――そういうわけで、安心して彼を残し部屋を出てこられたわけなのだけれど。
(セリーン、無事だよね……?)
先ほどのアルさんの台詞を思い出し、王子の肩越しにクラヴィスさんの背中を見つめる。
早く彼女に会って無事を確かめたいけれど、隠し通路の入口がどこにあるのかわからない私は前を行く彼らの歩調に合わせてついて行くしかない。
この静けさの中、足音を響かせないためにも走れないのはわかるけれど、気ばかり急いて兎に角もどかしかった。

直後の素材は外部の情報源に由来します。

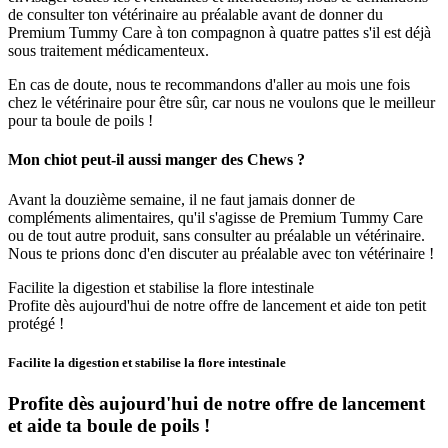
de consulter ton vétérinaire au préalable avant de donner du
Premium Tummy Care à ton compagnon à quatre pattes s'il est déjà
sous traitement médicamenteux.
En cas de doute, nous te recommandons d'aller au mois une fois
chez le vétérinaire pour être sûr, car nous ne voulons que le meilleur
pour ta boule de poils !
Mon chiot peut-il aussi manger des Chews ?
Avant la douzième semaine, il ne faut jamais donner de
compléments alimentaires, qu'il s'agisse de Premium Tummy Care
ou de tout autre produit, sans consulter au préalable un vétérinaire.
Nous te prions donc d'en discuter au préalable avec ton vétérinaire !
Facilite la digestion et stabilise la flore intestinale
Profite dès aujourd'hui de notre offre de lancement et aide ton petit
protégé !
Facilite la digestion et stabilise la flore intestinale
Profite dès aujourd'hui de notre offre de lancement
et aide ta boule de poils !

どうか、ただの杞憂でありますように。そう願わずにはいられない。
中央階段を降りきり、中庭を囲む回廊を右に曲がったところで気付く。
昼と夜とで雰囲気は全く違うけれど、この順路には覚えがあった。
(もしかして、入口って……)
そして予想通り、クラヴィスさんが立ち止ったのはあの書庫塔の扉の前だった。
――この中に、隠し通路の入口が?
「私はここに」
クラヴィスさんは王子に手燭を渡し、私たちが入るとゆっくりと扉を閉めた。
塔の中に灯りはないようで、上に行くほど多くなる小窓から月明かりだろう淡い光が細い筋となって差し込んでいるだけだ。
だから王子の手元で揺れる小さな蝋燭の灯りだけが今は頼りだった。